Exercise details:
Reproduce every line of all the records below character for character, in their original order.

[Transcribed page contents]
=-=-=
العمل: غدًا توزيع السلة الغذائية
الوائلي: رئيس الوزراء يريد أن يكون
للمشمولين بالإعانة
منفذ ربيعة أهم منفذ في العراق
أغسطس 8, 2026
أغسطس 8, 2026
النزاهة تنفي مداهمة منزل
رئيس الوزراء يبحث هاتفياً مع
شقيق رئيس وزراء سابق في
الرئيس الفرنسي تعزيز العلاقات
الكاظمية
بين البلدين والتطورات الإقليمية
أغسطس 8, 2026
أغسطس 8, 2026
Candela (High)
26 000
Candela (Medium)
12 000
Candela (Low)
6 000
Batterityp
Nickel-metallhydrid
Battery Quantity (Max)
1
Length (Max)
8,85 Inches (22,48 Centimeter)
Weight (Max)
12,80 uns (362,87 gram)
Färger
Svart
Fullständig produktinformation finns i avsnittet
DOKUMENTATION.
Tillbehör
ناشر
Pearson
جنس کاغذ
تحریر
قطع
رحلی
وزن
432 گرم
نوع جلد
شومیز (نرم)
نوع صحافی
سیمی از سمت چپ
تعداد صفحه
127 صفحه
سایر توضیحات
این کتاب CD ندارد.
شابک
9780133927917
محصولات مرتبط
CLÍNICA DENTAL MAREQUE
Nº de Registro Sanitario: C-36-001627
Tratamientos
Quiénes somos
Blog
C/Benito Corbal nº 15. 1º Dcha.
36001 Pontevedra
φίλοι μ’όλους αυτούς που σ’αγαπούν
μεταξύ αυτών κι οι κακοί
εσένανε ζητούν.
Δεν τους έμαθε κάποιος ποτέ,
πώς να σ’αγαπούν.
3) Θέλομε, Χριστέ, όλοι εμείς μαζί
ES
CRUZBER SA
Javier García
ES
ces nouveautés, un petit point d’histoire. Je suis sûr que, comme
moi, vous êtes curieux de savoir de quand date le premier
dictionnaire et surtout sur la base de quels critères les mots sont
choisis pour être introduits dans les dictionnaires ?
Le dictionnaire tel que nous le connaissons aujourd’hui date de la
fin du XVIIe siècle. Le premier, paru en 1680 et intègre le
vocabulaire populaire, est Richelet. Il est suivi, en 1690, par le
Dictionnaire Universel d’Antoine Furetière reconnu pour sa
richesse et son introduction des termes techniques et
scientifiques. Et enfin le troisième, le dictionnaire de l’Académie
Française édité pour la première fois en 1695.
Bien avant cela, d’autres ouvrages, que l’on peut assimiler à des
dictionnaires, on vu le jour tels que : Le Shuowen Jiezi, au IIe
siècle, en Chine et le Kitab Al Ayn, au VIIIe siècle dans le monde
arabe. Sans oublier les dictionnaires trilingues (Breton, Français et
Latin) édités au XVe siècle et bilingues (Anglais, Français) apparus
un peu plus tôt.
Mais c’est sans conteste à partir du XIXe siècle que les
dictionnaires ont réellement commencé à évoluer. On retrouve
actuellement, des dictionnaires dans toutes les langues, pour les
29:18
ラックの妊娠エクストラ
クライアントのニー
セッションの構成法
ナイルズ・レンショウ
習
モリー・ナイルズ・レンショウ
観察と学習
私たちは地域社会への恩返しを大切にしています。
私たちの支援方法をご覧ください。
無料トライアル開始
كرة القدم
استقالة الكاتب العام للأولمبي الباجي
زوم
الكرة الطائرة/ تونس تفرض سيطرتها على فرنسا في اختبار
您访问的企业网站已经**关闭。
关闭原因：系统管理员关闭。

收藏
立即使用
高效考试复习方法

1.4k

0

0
=-=-=
Solved exercise:
العمل: غدًا توزيع السلة الغذائية
الوائلي: رئيس الوزراء يريد أن يكون
للمشمولين بالإعانة
منفذ ربيعة أهم منفذ في العراق
أغسطس 8, 2026
أغسطس 8, 2026
النزاهة تنفي مداهمة منزل
رئيس الوزراء يبحث هاتفياً مع
شقيق رئيس وزراء سابق في
الرئيس الفرنسي تعزيز العلاقات
الكاظمية
بين البلدين والتطورات الإقليمية
أغسطس 8, 2026
أغسطس 8, 2026
Candela (High)
26 000
Candela (Medium)
12 000
Candela (Low)
6 000
Batterityp
Nickel-metallhydrid
Battery Quantity (Max)
1
Length (Max)
8,85 Inches (22,48 Centimeter)
Weight (Max)
12,80 uns (362,87 gram)
Färger
Svart
Fullständig produktinformation finns i avsnittet
DOKUMENTATION.
Tillbehör
ناشر
Pearson
جنس کاغذ
تحریر
قطع
رحلی
وزن
432 گرم
نوع جلد
شومیز (نرم)
نوع صحافی
سیمی از سمت چپ
تعداد صفحه
127 صفحه
سایر توضیحات
این کتاب CD ندارد.
شابک
9780133927917
محصولات مرتبط
CLÍNICA DENTAL MAREQUE
Nº de Registro Sanitario: C-36-001627
Tratamientos
Quiénes somos
Blog
C/Benito Corbal nº 15. 1º Dcha.
36001 Pontevedra
φίλοι μ’όλους αυτούς που σ’αγαπούν
μεταξύ αυτών κι οι κακοί
εσένανε ζητούν.
Δεν τους έμαθε κάποιος ποτέ,
πώς να σ’αγαπούν.
3) Θέλομε, Χριστέ, όλοι εμείς μαζί
ES
CRUZBER SA
Javier García
ES
ces nouveautés, un petit point d’histoire. Je suis sûr que, comme
moi, vous êtes curieux de savoir de quand date le premier
dictionnaire et surtout sur la base de quels critères les mots sont
choisis pour être introduits dans les dictionnaires ?
Le dictionnaire tel que nous le connaissons aujourd’hui date de la
fin du XVIIe siècle. Le premier, paru en 1680 et intègre le
vocabulaire populaire, est Richelet. Il est suivi, en 1690, par le
Dictionnaire Universel d’Antoine Furetière reconnu pour sa
richesse et son introduction des termes techniques et
scientifiques. Et enfin le troisième, le dictionnaire de l’Académie
Française édité pour la première fois en 1695.
Bien avant cela, d’autres ouvrages, que l’on peut assimiler à des
dictionnaires, on vu le jour tels que : Le Shuowen Jiezi, au IIe
siècle, en Chine et le Kitab Al Ayn, au VIIIe siècle dans le monde
arabe. Sans oublier les dictionnaires trilingues (Breton, Français et
Latin) édités au XVe siècle et bilingues (Anglais, Français) apparus
un peu plus tôt.
Mais c’est sans conteste à partir du XIXe siècle que les
dictionnaires ont réellement commencé à évoluer. On retrouve
actuellement, des dictionnaires dans toutes les langues, pour les
29:18
ラックの妊娠エクストラ
クライアントのニー
セッションの構成法
ナイルズ・レンショウ
習
モリー・ナイルズ・レンショウ
観察と学習
私たちは地域社会への恩返しを大切にしています。
私たちの支援方法をご覧ください。
無料トライアル開始
كرة القدم
استقالة الكاتب العام للأولمبي الباجي
زوم
الكرة الطائرة/ تونس تفرض سيطرتها على فرنسا في اختبار
您访问的企业网站已经**关闭。
关闭原因：系统管理员关闭。

收藏
立即使用
高效考试复习方法

1.4k

0

0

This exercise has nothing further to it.